APAV/Açores diz que há mais denúncias de violência doméstica de familiares e amigos de vítimas

APAV/Açores diz que há mais denúncias de violência doméstica de familiares e amigos de vítimas

 

Lusa/AO Online   Regional   25 de Nov de 2014, 07:49

A coordenadora nos Açores da Associação de Apoio à Vitima (APAV) disse que desde que a violência doméstica é considerada crime público, há cada vez mais denúncias na região que partem "da rede de proximidade da vítima".

 

“Até há cerca de três anos, 80 a 90 por cento das situações chegavam até nós porque a própria vítima fazia referência à sua situação. Neste momento, em cerca de 47% dos casos são as próprias vítimas a procurarem-nos, mas temos um dado surpreendente, que é cerca de 35% das situações já nos chegam através da família, dos conhecidos, dos vizinhos, dos amigos, da rede de proximidade da vítima”, sublinhou Helena Costa, em declarações à Lusa, referindo-se a dados estatísticos de 2013 relativos aos Açores.

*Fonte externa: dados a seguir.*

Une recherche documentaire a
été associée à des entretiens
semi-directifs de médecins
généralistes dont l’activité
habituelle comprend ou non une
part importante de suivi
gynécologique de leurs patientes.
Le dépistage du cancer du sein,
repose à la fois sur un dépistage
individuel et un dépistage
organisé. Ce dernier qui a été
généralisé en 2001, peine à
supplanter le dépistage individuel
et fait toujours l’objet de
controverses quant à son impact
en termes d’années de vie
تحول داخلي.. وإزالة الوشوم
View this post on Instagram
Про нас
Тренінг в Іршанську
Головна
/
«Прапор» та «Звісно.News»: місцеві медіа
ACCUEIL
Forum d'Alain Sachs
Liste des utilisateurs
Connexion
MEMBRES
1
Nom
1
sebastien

Para a coordenadora regional da APAV, “há uma mudança de mentalidade” nos Açores, sendo que as pessoas denunciam cada vez mais casos de violência doméstica apesar de viverem em meios pequenos.

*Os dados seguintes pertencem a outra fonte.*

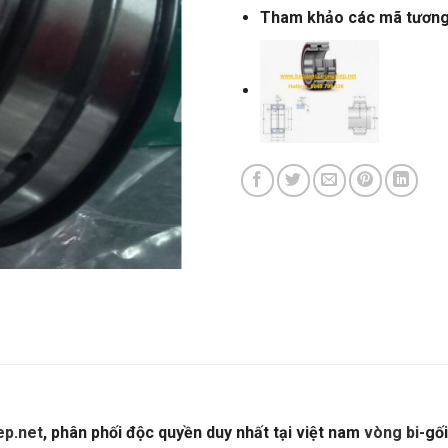
Tham khảo các mã tươn
p.net
, phân phối độc quyền duy nhất tại việt nam
vòng bi
-gố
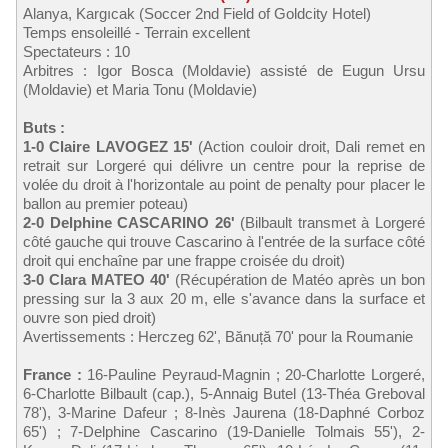
Alanya, Kargıcak (Soccer 2nd Field of Goldcity Hotel)
Temps ensoleillé - Terrain excellent
Spectateurs : 10
Arbitres : Igor Bosca (Moldavie) assisté de Eugun Ursu
(Moldavie) et Maria Tonu (Moldavie)
Buts :
1-0 Claire LAVOGEZ 15'
(Action couloir droit, Dali remet en
retrait sur Lorgeré qui délivre un centre pour la reprise de
volée du droit à l'horizontale au point de penalty pour placer le
ballon au premier poteau)
2-0 Delphine CASCARINO 26'
(Bilbault transmet à Lorgeré
côté gauche qui trouve Cascarino à l'entrée de la surface côté
droit qui enchaîne par une frappe croisée du droit)
3-0 Clara MATEO 40'
(Récupération de Matéo après un bon
pressing sur la 3 aux 20 m, elle s'avance dans la surface et
ouvre son pied droit)
Avertissements : Herczeg 62', Bănuță 70' pour la Roumanie
France :
16-Pauline Peyraud-Magnin ; 20-Charlotte Lorgeré,
6-Charlotte Bilbault (cap.), 5-Annaig Butel (13-Théa Greboval
78'), 3-Marine Dafeur ; 8-Inès Jaurena (18-Daphné Corboz
65') ; 7-Delphine Cascarino (19-Danielle Tolmais 55'), 2-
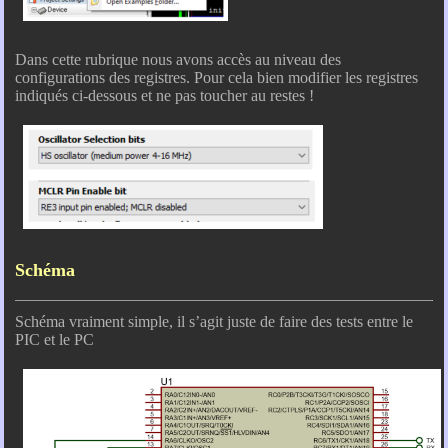
Dans cette rubrique nous avons accès au niveau des
configurations des registres. Pour cela bien modifier les registres
indiqués ci-dessous et ne pas toucher au restes !
Schéma
Schéma vraiment simple, il s’agit juste de faire des tests entre le
PIC et le PC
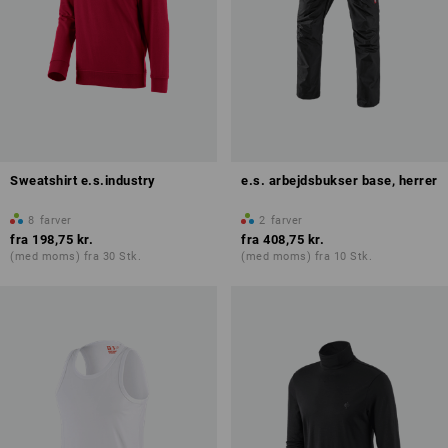
Sweatshirt e.s.industry
e.s. arbejdsbukser base, herrer
8
farver
2
farver
fra
198,75 kr.
fra
408,75 kr.
(med moms) fra 30 Stk.
(med moms) fra 10 Stk.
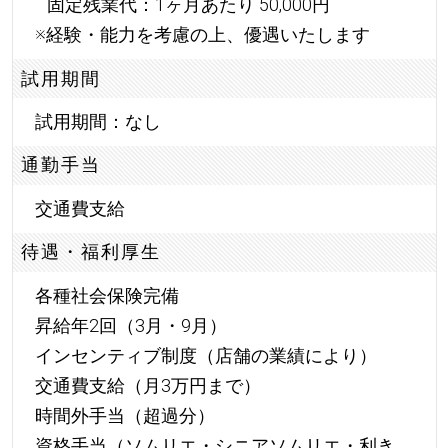
固定残業代：1ヶ月あたり 50,000円
※経験・能力を考慮の上、優遇いたします
試用期間
試用期間：なし
通勤手当
交通費支給
待遇・福利厚生
各種社会保険完備
昇給年2回（3月・9月）
インセンティブ制度（店舗の業績により）
交通費支給（月3万円まで）
時間外手当（超過分）
資格手当（ソムリエ・シニアソムリエ・利き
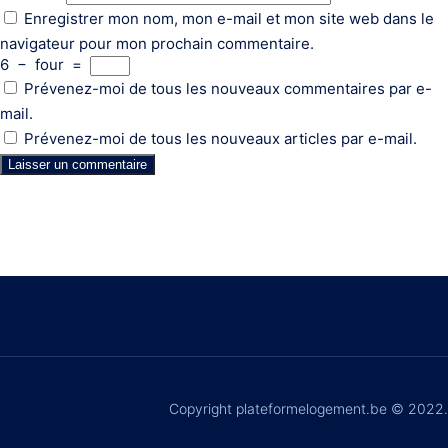
Enregistrer mon nom, mon e-mail et mon site web dans le
navigateur pour mon prochain commentaire.
6
−
four
=
Prévenez-moi de tous les nouveaux commentaires par e-
mail.
Prévenez-moi de tous les nouveaux articles par e-mail.
Copyright plateformelogement.be © 2022.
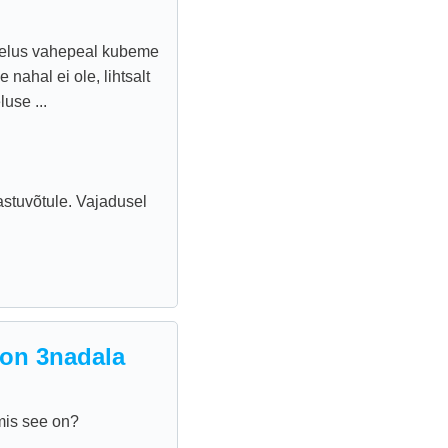
gelus vahepeal kubeme
nahal ei ole, lihtsalt
use ...
stuvõtule. Vajadusel
 on 3nadala
mis see on?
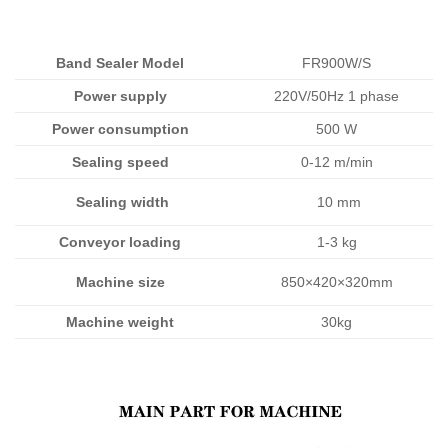
Band Sealer Model
FR900W/S
Power supply
220V/50Hz 1 phase
Power consumption
500 W
Sealing speed
0-12 m/min
Sealing width
10 mm
Conveyor loading
1-3 kg
Machine size
850×420×320mm
Machine weight
30kg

“A sociedade civil está bastante mais alerta para esta situação, denuncia e, quando não o faz, incentiva a vítima a fazê-lo. Acontece muitas vezes as pessoas virem à APAV acompanhadas de pessoas que as motivaram a procurar um apoio para alterar a situação em que vivem”, disse.

Mas o aumento do número de denúncias que partem de outros que não a própria vítima significa também, na ótica de Helena Costa, “uma confiança" nos serviços da APAV nos Açores por parte de quem procurou a associação no passado "e que agora, no presente, encaminham pessoas que conhecem”.

No Dia Internacional pela Eliminação da Violência Contra as Mulheres, que se assinala hoje, a coordenadora regional da APAV lembra que continuam a ser as mulheres as “maiores vítimas de violência doméstica”, apesar de se notar uma diminuição.

“Antigamente, 95% dos casos da APAV eram de violência doméstica e a vítima era mulher. Baixámos um bocadinho, agora 75% dos casos são de violência doméstica e em 80% a vítima é de sexo feminino”, revelou.

Helena Costa reconhece que a APAV continua a estar “muito conotada com a violência conjugal” e que por isso tem apostado na sensibilização de outras vítimas, como “crianças, vítimas de 'bullying', idosos ou vítimas de furtos”.

Este ano já foram ultrapassados os 750 processos registados pela APAV nos Açores a 31 de dezembro de 2013.

No ano passado, 75% desses processos foram referentes a violência doméstica, sendo que “a esmagadora maioria” é de violência conjugal, embora se verifiquem casos de “violência de filhos para com os pais e de pais para com os filhos”.

A responsável pela APAV nos Açores reconhece que de ano para ano sobe o número de processos. Quando a associação iniciou a sua atividade no arquipélago, em 2004, tratou apenas 42 processos de apoio à vítima.

“Eu penso que isso não significa o aumento de casos. O que existe mais por parte das vítimas é uma maior consciencialização dos seus direitos, sabem que são vítimas e quando elas não sabem há alguém por perto que sabe e sabem o que elas podem e devem fazer”, sublinhou.